I'm seriously considering pulling the trigger on an Everlast powertig 210 EXT. Can anybody give me some insight on these machines?
 I can pick it up on eBay for $1700 shipped. Please give me some feedback.

Sent from somwhere in east Texas by Jake!


----------



## countryguy (Jun 24, 2016)

Hi JP-  I will say it's from China.   The guys in California are Alex and Oleg if I recall.   They try hard. They have worked to make me successful.  Everytime I have called Tech Support I did get a person (Ray usually) or get a call back when I leave VM. 

I have the power plasma 50 CNC unit.  Been running pretty hard since 2013.  No issues.   On the TIG side-  I'm not sure about the TIG side but can tell you that often I have heard about vendors who have old stock w/ issues (amazon & ebay sellers) dumping them.  You may want to call Everlast and ask about any model or engineering changes.  I know of a few examples of that very issue where older units were dumped over the websites newer gear. 
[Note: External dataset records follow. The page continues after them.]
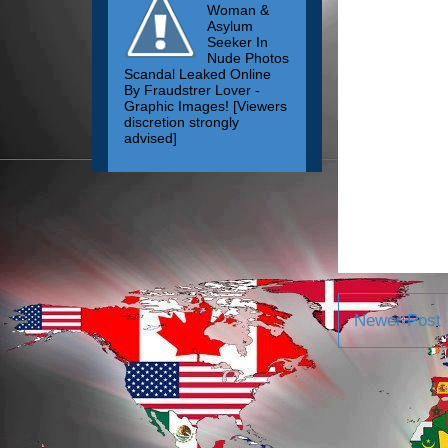
Woman &
Asylum
Seeker In
Nude Photos
Scandal Leaked Online
By Fraudstrer Lover -
Graphic Images! [Viewers
discretion strongly
advised]
Newer Post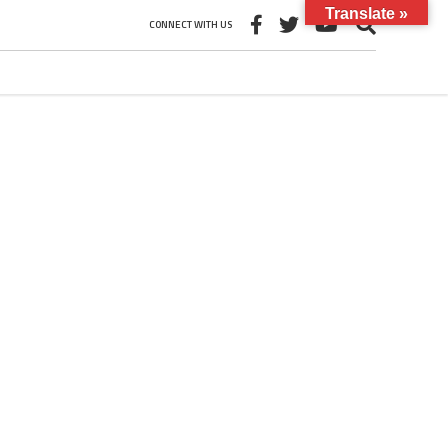
Translate »
CONNECT WITH US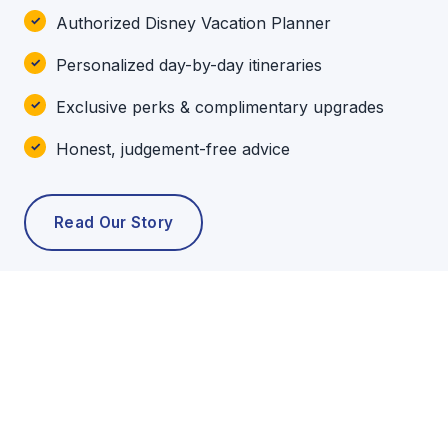
Authorized Disney Vacation Planner
Personalized day-by-day itineraries
Exclusive perks & complimentary upgrades
Honest, judgement-free advice
Read Our Story
POPULAR TOURS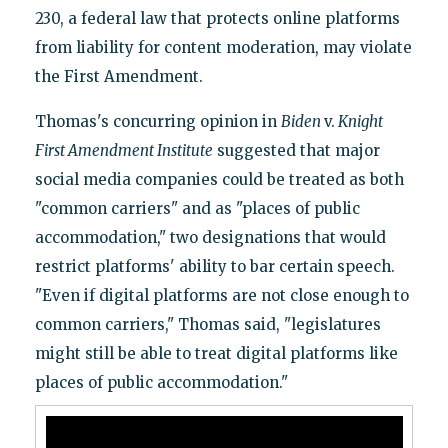
230, a federal law that protects online platforms
from liability for content moderation, may violate
the First Amendment.
Thomas's concurring opinion in
Biden
v.
Knight
First Amendment Institute
suggested that major
social media companies could be treated as both
"common carriers" and as "places of public
accommodation," two designations that would
restrict platforms' ability to bar certain speech.
"Even if digital platforms are not close enough to
common carriers," Thomas said, "legislatures
might still be able to treat digital platforms like
places of public accommodation."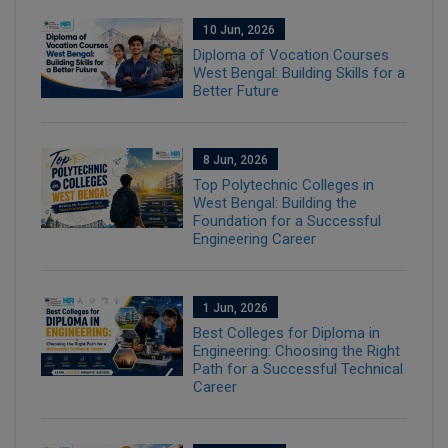
10 Jun, 2026
Diploma of Vocation Courses
West Bengal: Building Skills for a
Better Future
8 Jun, 2026
Top Polytechnic Colleges in
West Bengal: Building the
Foundation for a Successful
Engineering Career
1 Jun, 2026
Best Colleges for Diploma in
Engineering: Choosing the Right
Path for a Successful Technical
Career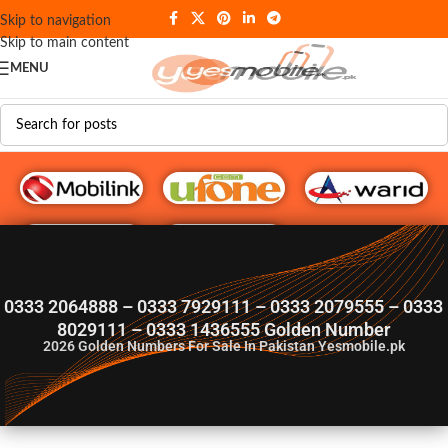
Skip to navigation
Skip to main content
MENU
G♥️ Numbers
0333 2064888 – 0333 7929111 – 0333 2079555 – 0333
8029111 – 0333 1436555 Golden Number
2026
Golden Numbers For Sale In Pakistan Yesmobile.pk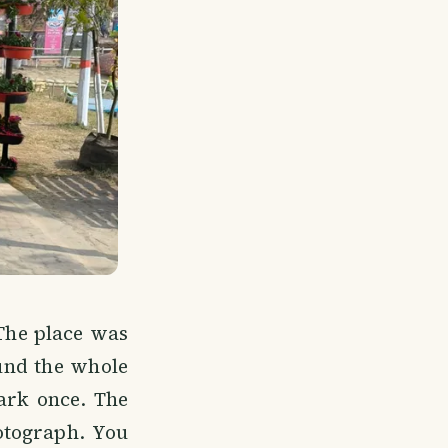
 The place was
ound the whole
ark once. The
hotograph. You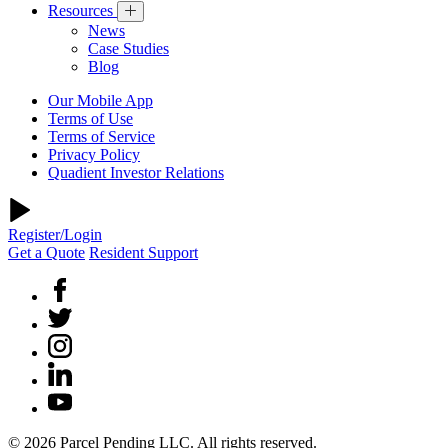
Resources
News
Case Studies
Blog
Our Mobile App
Terms of Use
Terms of Service
Privacy Policy
Quadient Investor Relations
Register/Login
Get a Quote
Resident Support
© 2026 Parcel Pending LLC. All rights reserved.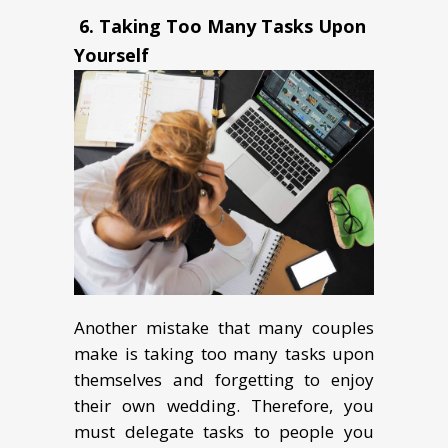
6.
Taking Too Many Tasks Upon
Yourself
Another mistake that many couples
make is taking too many tasks upon
themselves and forgetting to enjoy
their own wedding. Therefore, you
must delegate tasks to people you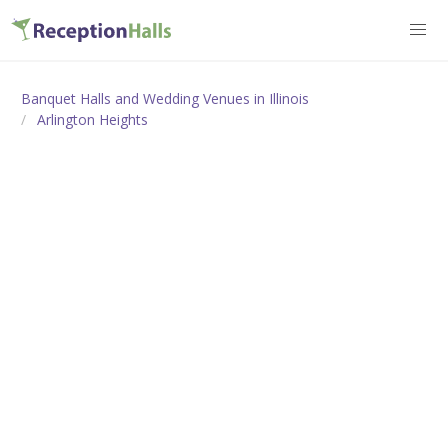
Banquet Halls and Wedding Venues in Illinois
Arlington Heights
The forum on their website is pretty active at times.  Not sure on the TIG forum.   sign up and check it out.  No spam or ads have ever come from them.


----------



## talvare (Jun 24, 2016)

You may want to check out these: https://www.amazon.com/AHP-AlphaTIG-Stick-Welder-PULSE/dp/B00REX6USW
I have one and so far have been happy with it. Also have a friend that owns one and he is very happy with his. They seem to get good reviews on various internet sites. Check out a couple of the You Tube video reviews.

Ted


----------



## Sandia (Jun 24, 2016)

Jake, I bought the Everlast 250EX the first of the year and I have enjoyed it. I had never used a tig torch before, but had some experience with oxy/acet welding as well as mig and stick. Still haven't mastered it completely but I keep practicing when I have time. I think you would like the 210 EXT.


----------



## sgisler (Jun 24, 2016)

Jake, buy it and don't look back. I bought mine (250EX + 300A cooler) direct from Everlast 3 years ago and have run it hard on everything from .050 AL to 1/4" SS. (to even include 1/4" sq AL tube joined to 3" solid AL bar - full 1/4" depth weld with root and multiple cover passes with only pause to rotate the workpiece to the next side before continuing welding. So, about 45 minutes of nearly continuous welding at 200+ A without so much as a wimper. 


Stan,
Sent from my iPhone using Tapatalk


----------



## jpfabricator (Jun 24, 2016)

Well a little web surfing showes I can order directly from ever last for about $30 more.
They show all the accessories, where as "merchant fox"(iirc) dosent
Ever last also showes the warranty info with more clarity. 
Ever last can also ship it quicker, so I think there will be a few weeks skipping the frivolous stuff. 
I will keep y'all posted!

Sent from somwhere in east Texas by Jake!


----------